Taro purported to terminate the merger agreement on May 28, 2008. Pursuant to the option agreement, Sun Pharma may exercise its options within 30 days after termination of the merger agreement. Although Sun Pharma believes that Taro’s purported  termination of the merger agreement was improper, it has exercised the options to preserve its rights under the option agreement and states that the exercise of the options shall not in any way be construed to be an acceptance or recognition of the purported termination of the Merger Agreement. In connection with the exercise of the options, Sun Pharma will commence a tender offer for all ordinary shares as required by the option agreement. The option agreement also requires that Sun Pharma specifically commence its tender offer at $7.75 per share.  

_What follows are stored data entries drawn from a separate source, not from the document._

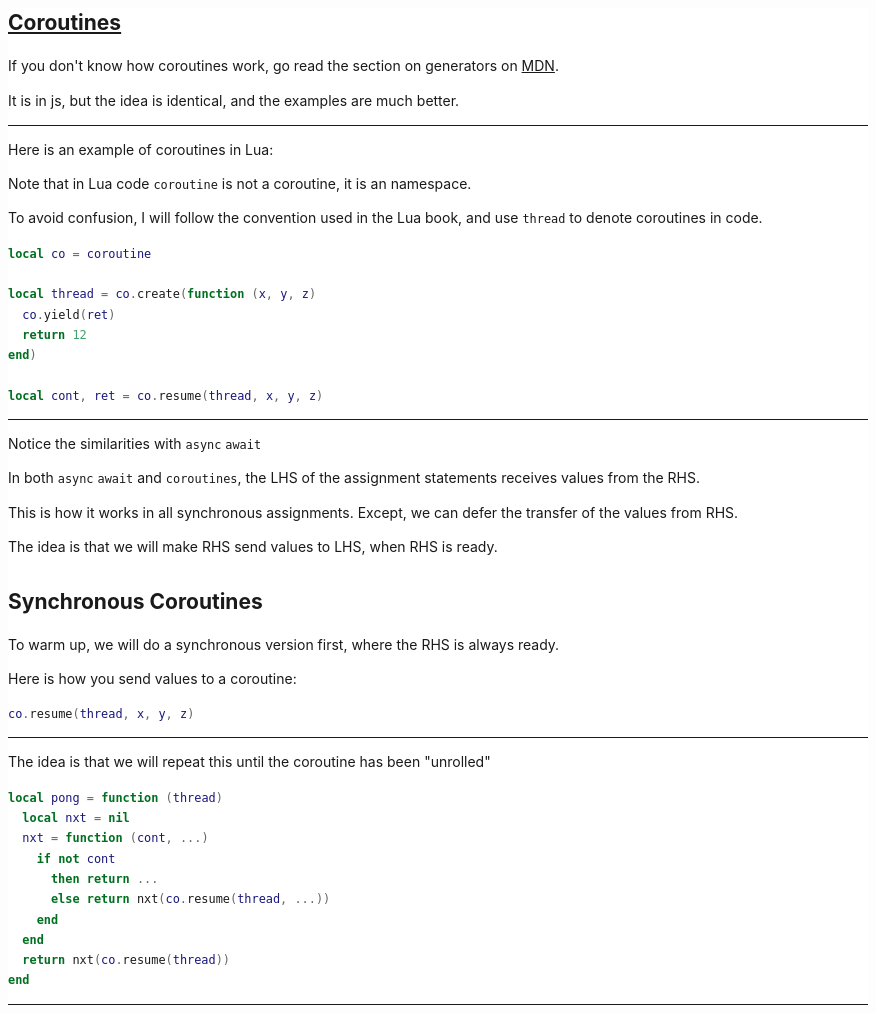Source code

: ## [Coroutines](https://www.lua.org/pil/9.1.html)

If you don't know how coroutines work, go read the section on generators on [MDN](https://developer.mozilla.org/en-US/docs/Web/JavaScript/Guide/Iterators_and_Generators).

It is in js, but the idea is identical, and the examples are much better.

---

Here is an example of coroutines in Lua:

Note that in Lua code `coroutine` is not a coroutine, it is an namespace.

To avoid confusion, I will follow the convention used in the Lua book, and use `thread` to denote coroutines in code.

```lua
local co = coroutine

local thread = co.create(function (x, y, z)
  co.yield(ret)
  return 12
end)

local cont, ret = co.resume(thread, x, y, z)
```

---

Notice the similarities with `async` `await`

In both `async` `await` and `coroutines`, the LHS of the assignment statements receives values from the RHS.

This is how it works in all synchronous assignments. Except, we can defer the transfer of the values from RHS.

The idea is that we will make RHS send values to LHS, when RHS is ready.

## Synchronous Coroutines

To warm up, we will do a synchronous version first, where the RHS is always ready.

Here is how you send values to a coroutine:

```lua
co.resume(thread, x, y, z)
```

---

The idea is that we will repeat this until the coroutine has been "unrolled"

```lua
local pong = function (thread)
  local nxt = nil
  nxt = function (cont, ...)
    if not cont
      then return ...
      else return nxt(co.resume(thread, ...))
    end
  end
  return nxt(co.resume(thread))
end
```

---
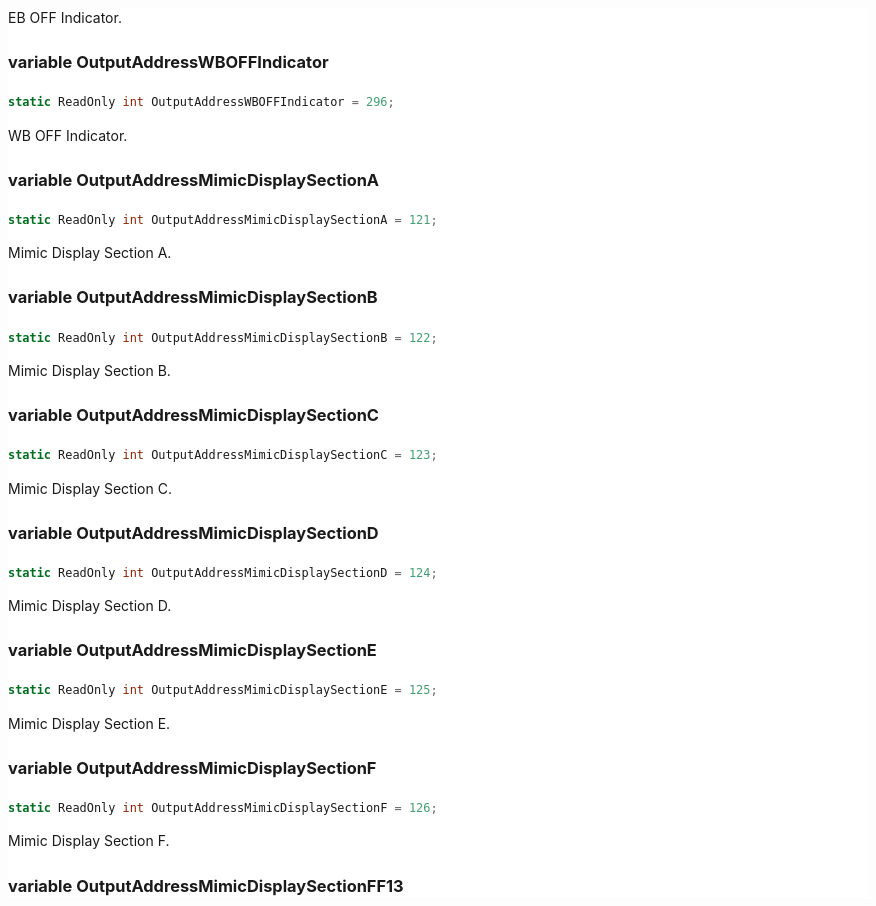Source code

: EB OFF Indicator. 

### variable OutputAddressWBOFFIndicator

```csharp
static ReadOnly int OutputAddressWBOFFIndicator = 296;
```

WB OFF Indicator. 

### variable OutputAddressMimicDisplaySectionA

```csharp
static ReadOnly int OutputAddressMimicDisplaySectionA = 121;
```

Mimic Display Section A. 

### variable OutputAddressMimicDisplaySectionB

```csharp
static ReadOnly int OutputAddressMimicDisplaySectionB = 122;
```

Mimic Display Section B. 

### variable OutputAddressMimicDisplaySectionC

```csharp
static ReadOnly int OutputAddressMimicDisplaySectionC = 123;
```

Mimic Display Section C. 

### variable OutputAddressMimicDisplaySectionD

```csharp
static ReadOnly int OutputAddressMimicDisplaySectionD = 124;
```

Mimic Display Section D. 

### variable OutputAddressMimicDisplaySectionE

```csharp
static ReadOnly int OutputAddressMimicDisplaySectionE = 125;
```

Mimic Display Section E. 

### variable OutputAddressMimicDisplaySectionF

```csharp
static ReadOnly int OutputAddressMimicDisplaySectionF = 126;
```

Mimic Display Section F. 

### variable OutputAddressMimicDisplaySectionFF13
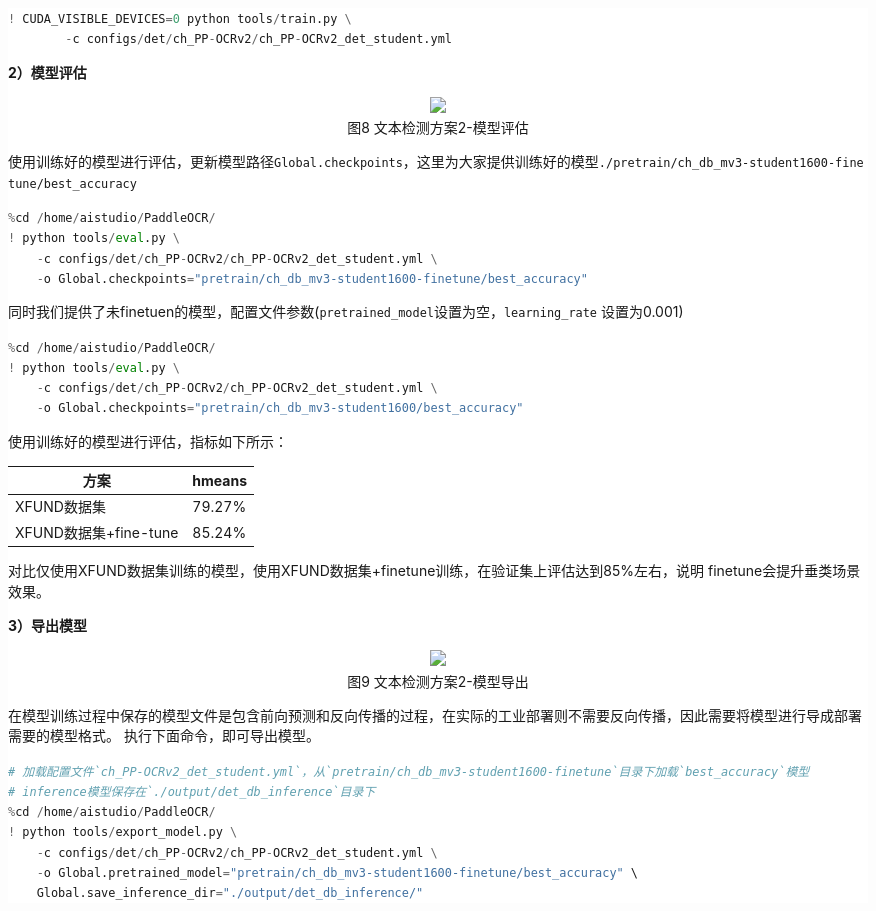 
```python
! CUDA_VISIBLE_DEVICES=0 python tools/train.py \
        -c configs/det/ch_PP-OCRv2/ch_PP-OCRv2_det_student.yml
```

**2）模型评估** 

<center><img src="https://ai-studio-static-online.cdn.bcebos.com/5a75137c5f924dfeb6956b5818812298cc3dc7992ac84954b4175be9adf83c77"></center>
<center>图8 文本检测方案2-模型评估</center>

使用训练好的模型进行评估，更新模型路径`Global.checkpoints`，这里为大家提供训练好的模型`./pretrain/ch_db_mv3-student1600-finetune/best_accuracy`


```python
%cd /home/aistudio/PaddleOCR/
! python tools/eval.py \
    -c configs/det/ch_PP-OCRv2/ch_PP-OCRv2_det_student.yml \
    -o Global.checkpoints="pretrain/ch_db_mv3-student1600-finetune/best_accuracy"
```

同时我们提供了未finetuen的模型，配置文件参数(`pretrained_model`设置为空，`learning_rate` 设置为0.001)


```python
%cd /home/aistudio/PaddleOCR/
! python tools/eval.py \
    -c configs/det/ch_PP-OCRv2/ch_PP-OCRv2_det_student.yml \
    -o Global.checkpoints="pretrain/ch_db_mv3-student1600/best_accuracy"
```

使用训练好的模型进行评估，指标如下所示：

| 方案 | hmeans |
| -------- | -------- |
| XFUND数据集     | 79.27%     |
| XFUND数据集+fine-tune    | 85.24%     |

对比仅使用XFUND数据集训练的模型，使用XFUND数据集+finetune训练，在验证集上评估达到85%左右，说明 finetune会提升垂类场景效果。

**3）导出模型**

<center><img src="https://ai-studio-static-online.cdn.bcebos.com/07c3b060c54e4b00be7de8d41a8a4696ff53835343cc4981aab0555183306e79"></center>
<center>图9 文本检测方案2-模型导出</center>

在模型训练过程中保存的模型文件是包含前向预测和反向传播的过程，在实际的工业部署则不需要反向传播，因此需要将模型进行导成部署需要的模型格式。 执行下面命令，即可导出模型。


```python
# 加载配置文件`ch_PP-OCRv2_det_student.yml`，从`pretrain/ch_db_mv3-student1600-finetune`目录下加载`best_accuracy`模型
# inference模型保存在`./output/det_db_inference`目录下
%cd /home/aistudio/PaddleOCR/
! python tools/export_model.py \
    -c configs/det/ch_PP-OCRv2/ch_PP-OCRv2_det_student.yml \
    -o Global.pretrained_model="pretrain/ch_db_mv3-student1600-finetune/best_accuracy" \
    Global.save_inference_dir="./output/det_db_inference/"
```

On the very same day that Taro purported to terminate the merger agreement, Taro and the non-Levitt family directors, who are not signatories to the option agreement, filed a motion in Israel designed to try to delay and ultimately block the consummation of the option agreement. This follows a continuous pattern whereby Dr Levitt and his Board of Directors delayed the consummation of the merger by failing to hold the requisite shareholders meetings to consider the merger, culminating in the improper termination of the merger agreement.